Crohn’s is an autoimmune disorder characterized by inflammation and bleeding in the digestive tract. When the intestines become inflamed, their ability to absorb nutrients and water is drastically compromised.
In many ways I never truly reached adolescence because my intestines decided to rebel. I had always felt like a kid – just a kid doing calculus, just a child driving a car, just a boy drifting through life defining himself through grades and relationships. And then I saw the picture of my spotted stomach, my ruby intestines, and I knew that perfection was a misnomer, a paradox even.
Unfortunately, this part of my life had to happen at a very inopportune time. Like any young man, I wanted to spend my time with friends, and I wanted attention from girls. I distanced myself and tried to disconnect. In many ways it was the only thing I felt I could do. My classes were demanding, my drive never waned, and I did not feel comfortable discussing the personal aspects of the issue. I had other things to worry about. So I endured unnecessary suffering as a casualty in the search for youthful perfection, an ideal that I felt I had to live up to, only to find it doesn’t exist.

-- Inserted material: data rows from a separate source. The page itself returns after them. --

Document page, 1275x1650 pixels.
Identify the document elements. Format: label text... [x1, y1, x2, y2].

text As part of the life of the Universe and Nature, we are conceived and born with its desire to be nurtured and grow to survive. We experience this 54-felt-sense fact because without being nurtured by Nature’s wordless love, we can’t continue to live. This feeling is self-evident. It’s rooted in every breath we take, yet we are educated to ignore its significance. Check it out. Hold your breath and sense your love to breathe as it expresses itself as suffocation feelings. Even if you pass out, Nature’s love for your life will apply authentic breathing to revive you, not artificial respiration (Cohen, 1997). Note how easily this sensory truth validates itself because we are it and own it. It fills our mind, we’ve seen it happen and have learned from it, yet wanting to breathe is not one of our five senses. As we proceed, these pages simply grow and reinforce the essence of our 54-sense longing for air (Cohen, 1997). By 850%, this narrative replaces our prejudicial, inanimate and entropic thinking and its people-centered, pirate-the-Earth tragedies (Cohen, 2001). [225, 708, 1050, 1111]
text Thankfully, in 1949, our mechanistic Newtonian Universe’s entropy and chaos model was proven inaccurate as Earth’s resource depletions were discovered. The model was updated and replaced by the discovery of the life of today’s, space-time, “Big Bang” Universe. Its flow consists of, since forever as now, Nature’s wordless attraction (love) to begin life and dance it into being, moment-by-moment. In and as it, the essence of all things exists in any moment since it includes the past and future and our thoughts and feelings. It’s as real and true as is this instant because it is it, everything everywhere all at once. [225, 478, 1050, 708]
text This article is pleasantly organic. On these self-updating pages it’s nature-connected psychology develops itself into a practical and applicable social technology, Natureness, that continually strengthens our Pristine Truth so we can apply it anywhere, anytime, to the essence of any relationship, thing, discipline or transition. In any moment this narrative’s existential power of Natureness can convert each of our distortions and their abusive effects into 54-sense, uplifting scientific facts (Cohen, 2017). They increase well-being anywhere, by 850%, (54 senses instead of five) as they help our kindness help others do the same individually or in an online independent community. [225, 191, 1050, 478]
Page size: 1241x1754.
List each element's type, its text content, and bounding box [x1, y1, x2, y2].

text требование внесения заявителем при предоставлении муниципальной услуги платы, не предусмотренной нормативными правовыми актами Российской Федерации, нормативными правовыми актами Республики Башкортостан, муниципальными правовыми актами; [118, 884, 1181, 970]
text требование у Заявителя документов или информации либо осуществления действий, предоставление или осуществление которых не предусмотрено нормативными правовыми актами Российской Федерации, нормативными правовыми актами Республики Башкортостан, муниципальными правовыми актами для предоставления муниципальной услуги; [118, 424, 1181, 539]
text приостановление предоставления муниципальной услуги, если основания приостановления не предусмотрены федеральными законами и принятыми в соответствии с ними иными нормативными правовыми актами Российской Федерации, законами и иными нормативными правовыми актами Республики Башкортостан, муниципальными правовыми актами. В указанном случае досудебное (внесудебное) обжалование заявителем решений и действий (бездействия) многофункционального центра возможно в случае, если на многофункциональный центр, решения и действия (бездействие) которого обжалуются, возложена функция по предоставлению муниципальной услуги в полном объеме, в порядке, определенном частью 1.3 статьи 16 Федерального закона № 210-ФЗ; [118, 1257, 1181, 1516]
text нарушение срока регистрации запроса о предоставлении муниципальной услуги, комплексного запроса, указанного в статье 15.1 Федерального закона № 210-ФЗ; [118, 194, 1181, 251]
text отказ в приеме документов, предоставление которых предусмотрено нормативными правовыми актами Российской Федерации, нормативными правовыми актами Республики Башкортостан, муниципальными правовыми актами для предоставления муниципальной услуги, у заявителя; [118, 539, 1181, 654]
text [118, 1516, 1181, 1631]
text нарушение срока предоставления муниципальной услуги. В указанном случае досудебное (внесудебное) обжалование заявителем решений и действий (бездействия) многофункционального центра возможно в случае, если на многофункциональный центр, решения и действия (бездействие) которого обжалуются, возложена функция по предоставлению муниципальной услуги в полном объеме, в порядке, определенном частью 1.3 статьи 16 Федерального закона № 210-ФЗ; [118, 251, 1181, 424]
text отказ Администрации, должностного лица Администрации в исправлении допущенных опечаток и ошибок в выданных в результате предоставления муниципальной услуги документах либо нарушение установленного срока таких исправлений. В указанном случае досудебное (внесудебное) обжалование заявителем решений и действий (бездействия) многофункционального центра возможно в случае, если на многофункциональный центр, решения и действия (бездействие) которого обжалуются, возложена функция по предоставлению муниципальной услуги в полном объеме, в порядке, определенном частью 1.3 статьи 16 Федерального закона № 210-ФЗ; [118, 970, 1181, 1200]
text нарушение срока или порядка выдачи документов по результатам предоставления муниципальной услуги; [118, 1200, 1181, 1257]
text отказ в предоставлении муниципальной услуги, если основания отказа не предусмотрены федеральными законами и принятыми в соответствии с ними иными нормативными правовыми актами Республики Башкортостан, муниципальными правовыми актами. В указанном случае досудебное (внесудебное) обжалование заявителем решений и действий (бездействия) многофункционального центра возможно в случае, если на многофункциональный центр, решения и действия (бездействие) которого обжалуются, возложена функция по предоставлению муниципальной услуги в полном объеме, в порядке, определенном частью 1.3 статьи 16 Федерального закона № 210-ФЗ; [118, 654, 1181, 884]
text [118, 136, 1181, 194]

As Yahia Lababidi said, “We all have handicaps. The difference is that some of us must reveal ours, while others must conceal theirs, to be treated with mercy.” I always felt that I had to conceal my problem to be treated with mercy, not to be chastised for having to handle this and have doctors touch my body in ways that most people would find revolting. When I was diagnosed I finally told my friends. The outpouring of support from them as well as teachers was enlightening.
I don’t hide my pill bottles or lie to my friends anymore. Crohn’s is simply another part of me. On my wall above my bed, next to the prom and winter formal pictures, I hung the picture of my colon, all swollen and crimson. To me, it is more than red hues. It is a symbol of my rite of passage, my own personal struggle to grow up.